Problem statement:
Exact reproduction is required for the lines below starting at the line with "Masa Muscular" and ending at the line with "Precio desde 35.00 €", both included. No other lines, and no pictures.

Exercise inputs:
################
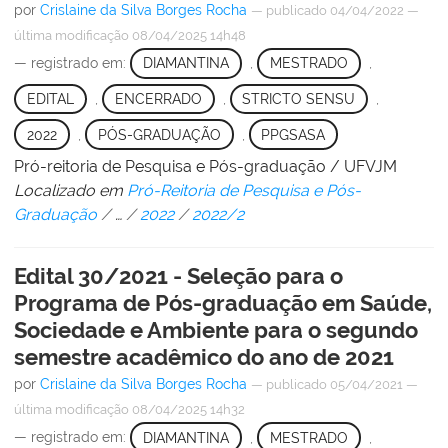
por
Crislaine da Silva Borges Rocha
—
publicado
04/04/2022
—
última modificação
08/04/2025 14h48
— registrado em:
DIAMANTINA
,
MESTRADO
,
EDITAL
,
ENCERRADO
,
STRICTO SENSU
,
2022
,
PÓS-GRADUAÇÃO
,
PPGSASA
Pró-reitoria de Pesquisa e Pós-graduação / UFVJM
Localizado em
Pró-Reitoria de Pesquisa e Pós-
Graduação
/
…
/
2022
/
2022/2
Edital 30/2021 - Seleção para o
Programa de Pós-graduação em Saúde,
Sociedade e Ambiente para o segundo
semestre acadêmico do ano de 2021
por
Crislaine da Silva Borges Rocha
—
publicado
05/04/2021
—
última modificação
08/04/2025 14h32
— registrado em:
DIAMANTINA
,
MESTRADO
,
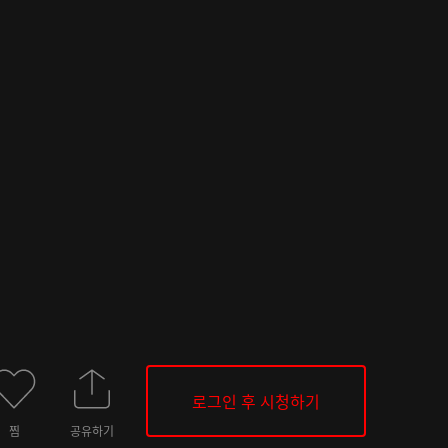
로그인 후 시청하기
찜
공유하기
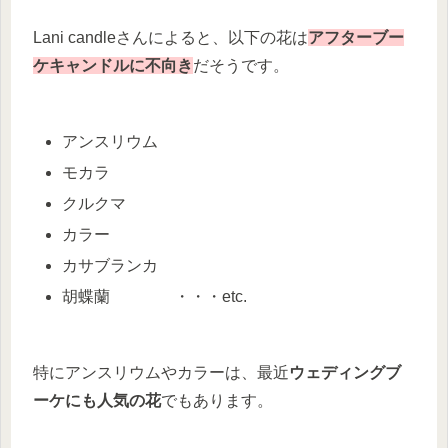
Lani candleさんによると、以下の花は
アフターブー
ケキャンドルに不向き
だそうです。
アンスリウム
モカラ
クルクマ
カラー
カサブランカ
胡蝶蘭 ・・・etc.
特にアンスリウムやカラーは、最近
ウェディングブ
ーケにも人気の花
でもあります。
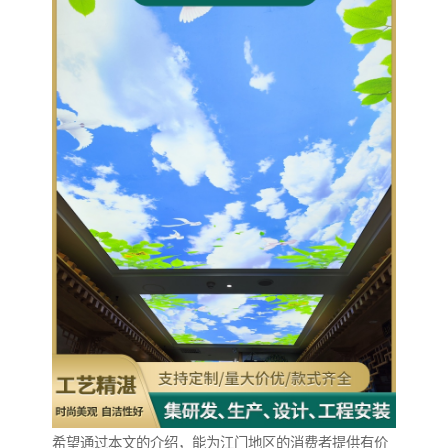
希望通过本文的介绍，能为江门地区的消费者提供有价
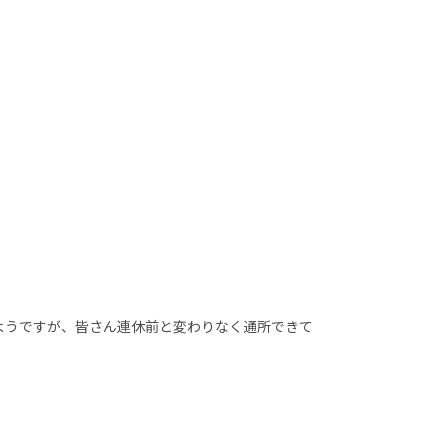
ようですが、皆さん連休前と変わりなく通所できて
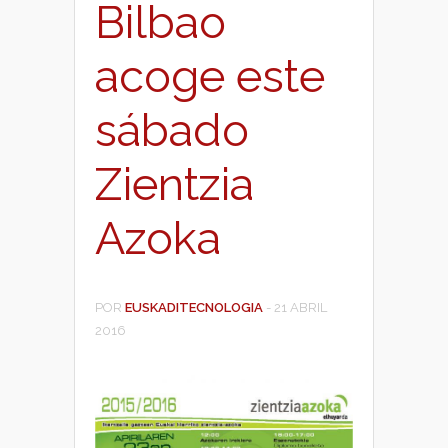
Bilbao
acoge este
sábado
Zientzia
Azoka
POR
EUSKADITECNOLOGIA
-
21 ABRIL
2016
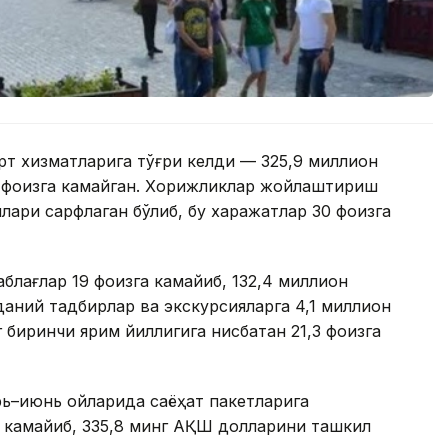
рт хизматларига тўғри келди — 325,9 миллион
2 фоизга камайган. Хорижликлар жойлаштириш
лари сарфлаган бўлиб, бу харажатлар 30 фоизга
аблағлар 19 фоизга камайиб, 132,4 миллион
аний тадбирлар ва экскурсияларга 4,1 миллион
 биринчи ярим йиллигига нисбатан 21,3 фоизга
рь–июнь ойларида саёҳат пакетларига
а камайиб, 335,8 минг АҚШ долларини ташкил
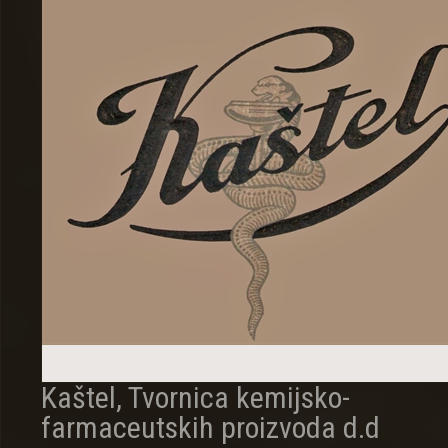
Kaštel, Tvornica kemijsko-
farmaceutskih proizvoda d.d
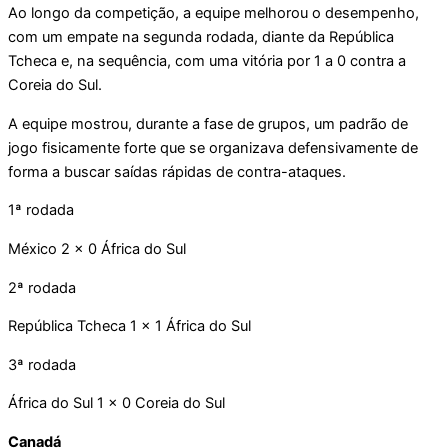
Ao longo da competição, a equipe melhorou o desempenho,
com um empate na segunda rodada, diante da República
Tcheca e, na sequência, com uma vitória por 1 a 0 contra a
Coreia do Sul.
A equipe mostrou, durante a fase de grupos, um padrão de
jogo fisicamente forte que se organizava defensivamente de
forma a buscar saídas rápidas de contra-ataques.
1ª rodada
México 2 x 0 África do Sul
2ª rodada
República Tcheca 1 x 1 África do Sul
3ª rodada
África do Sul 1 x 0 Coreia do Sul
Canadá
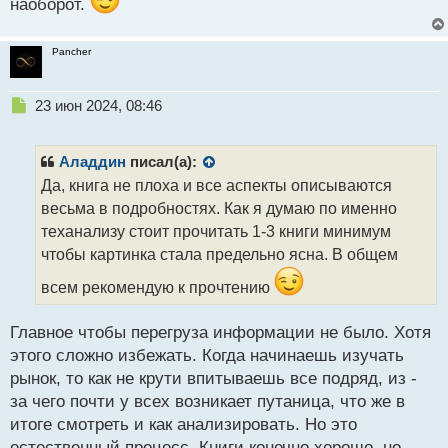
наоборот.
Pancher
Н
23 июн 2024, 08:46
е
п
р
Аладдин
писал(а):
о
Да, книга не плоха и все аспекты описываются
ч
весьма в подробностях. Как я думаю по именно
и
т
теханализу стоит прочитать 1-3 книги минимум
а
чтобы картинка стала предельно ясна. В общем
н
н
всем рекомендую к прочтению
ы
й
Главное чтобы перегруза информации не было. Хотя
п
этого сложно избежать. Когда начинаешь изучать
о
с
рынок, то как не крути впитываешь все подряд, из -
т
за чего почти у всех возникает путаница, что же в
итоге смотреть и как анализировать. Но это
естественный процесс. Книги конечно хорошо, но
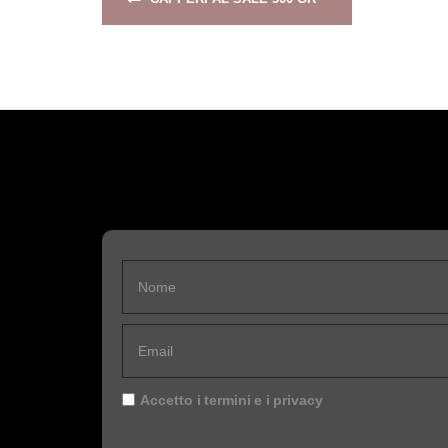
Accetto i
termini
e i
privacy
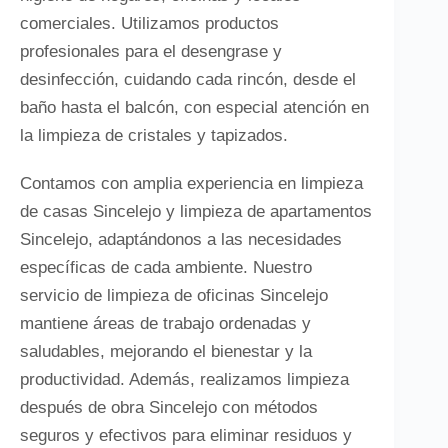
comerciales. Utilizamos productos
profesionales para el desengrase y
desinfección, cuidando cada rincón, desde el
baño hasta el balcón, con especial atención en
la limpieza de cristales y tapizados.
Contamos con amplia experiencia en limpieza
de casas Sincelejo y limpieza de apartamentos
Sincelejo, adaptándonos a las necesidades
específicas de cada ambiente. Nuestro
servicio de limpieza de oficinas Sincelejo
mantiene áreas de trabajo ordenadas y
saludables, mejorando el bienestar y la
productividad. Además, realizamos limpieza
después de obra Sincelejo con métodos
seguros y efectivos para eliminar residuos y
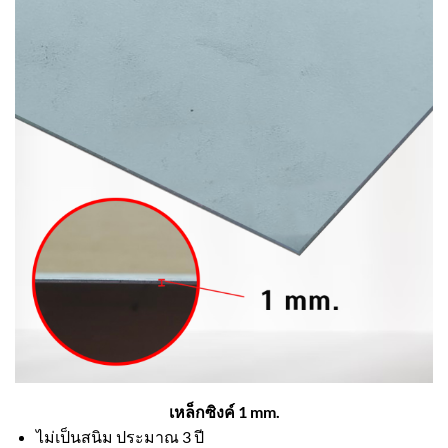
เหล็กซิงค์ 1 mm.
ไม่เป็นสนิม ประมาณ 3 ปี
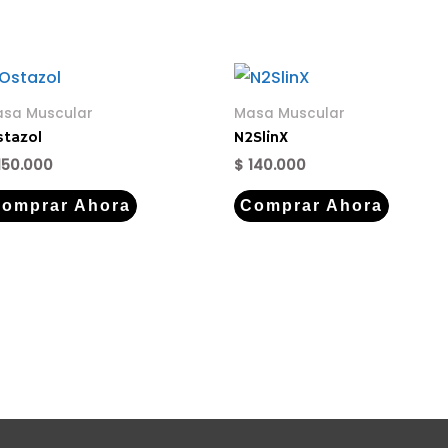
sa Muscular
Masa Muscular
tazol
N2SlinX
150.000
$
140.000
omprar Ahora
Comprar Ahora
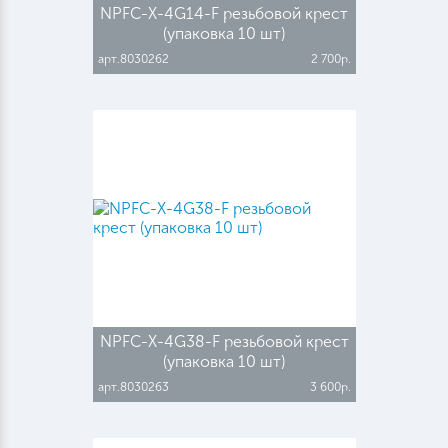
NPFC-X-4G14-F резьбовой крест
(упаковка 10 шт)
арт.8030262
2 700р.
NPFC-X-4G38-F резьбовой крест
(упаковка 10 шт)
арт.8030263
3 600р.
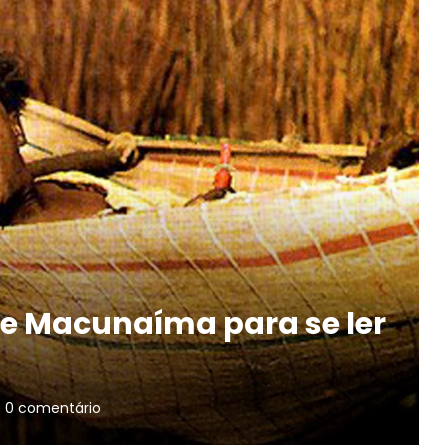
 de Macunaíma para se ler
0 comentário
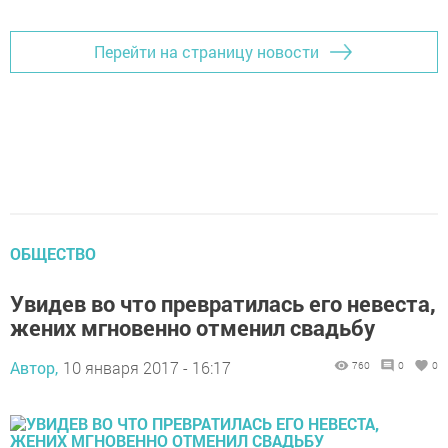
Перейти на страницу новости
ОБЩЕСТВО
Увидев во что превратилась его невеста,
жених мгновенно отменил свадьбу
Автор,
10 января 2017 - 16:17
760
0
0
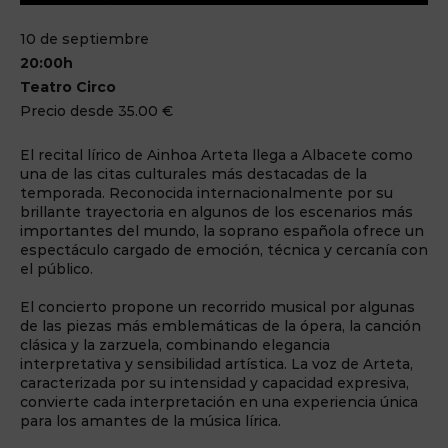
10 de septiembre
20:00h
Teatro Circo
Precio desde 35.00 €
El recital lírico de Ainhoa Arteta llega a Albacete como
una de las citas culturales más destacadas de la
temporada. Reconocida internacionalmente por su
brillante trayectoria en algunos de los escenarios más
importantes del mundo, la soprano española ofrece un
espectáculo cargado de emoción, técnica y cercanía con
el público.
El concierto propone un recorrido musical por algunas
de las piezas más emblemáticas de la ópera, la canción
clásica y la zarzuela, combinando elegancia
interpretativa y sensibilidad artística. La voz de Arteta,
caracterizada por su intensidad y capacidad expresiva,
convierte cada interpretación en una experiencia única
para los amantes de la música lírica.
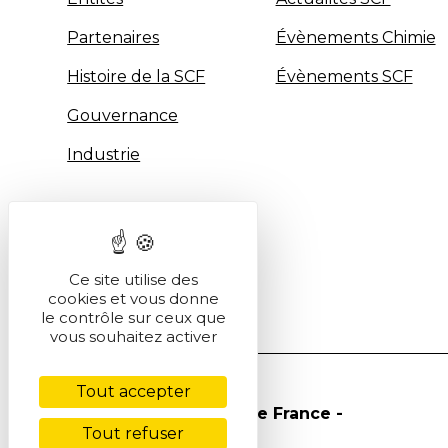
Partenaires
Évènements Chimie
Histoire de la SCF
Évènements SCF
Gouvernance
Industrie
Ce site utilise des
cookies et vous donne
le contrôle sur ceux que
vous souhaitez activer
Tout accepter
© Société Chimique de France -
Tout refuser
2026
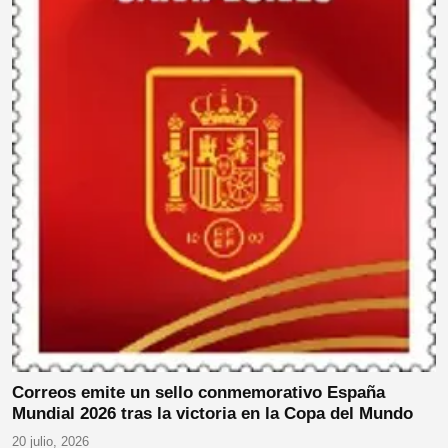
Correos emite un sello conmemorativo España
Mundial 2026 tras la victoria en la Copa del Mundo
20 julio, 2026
################
Result for this task:
Masa Muscular
tazol
N2SlinX
150.000
$
140.000
omprar Ahora
Comprar Ahora
NPFC-X-4G14-F резьбовой крест
(упаковка 10 шт)
арт.8030262
2 700р.
NPFC-X-4G38-F резьбовой крест
(упаковка 10 шт)
арт.8030263
3 600р.
 de Macunaíma para se ler
0 comentário
Перейти на страницу новости
ОБЩЕСТВО
Увидев во что превратилась его невеста,
жених мгновенно отменил свадьбу
Автор,
10 января 2017 - 16:17
760
0
0
10 de septiembre
20:00h
Teatro Circo
Precio desde 35.00 €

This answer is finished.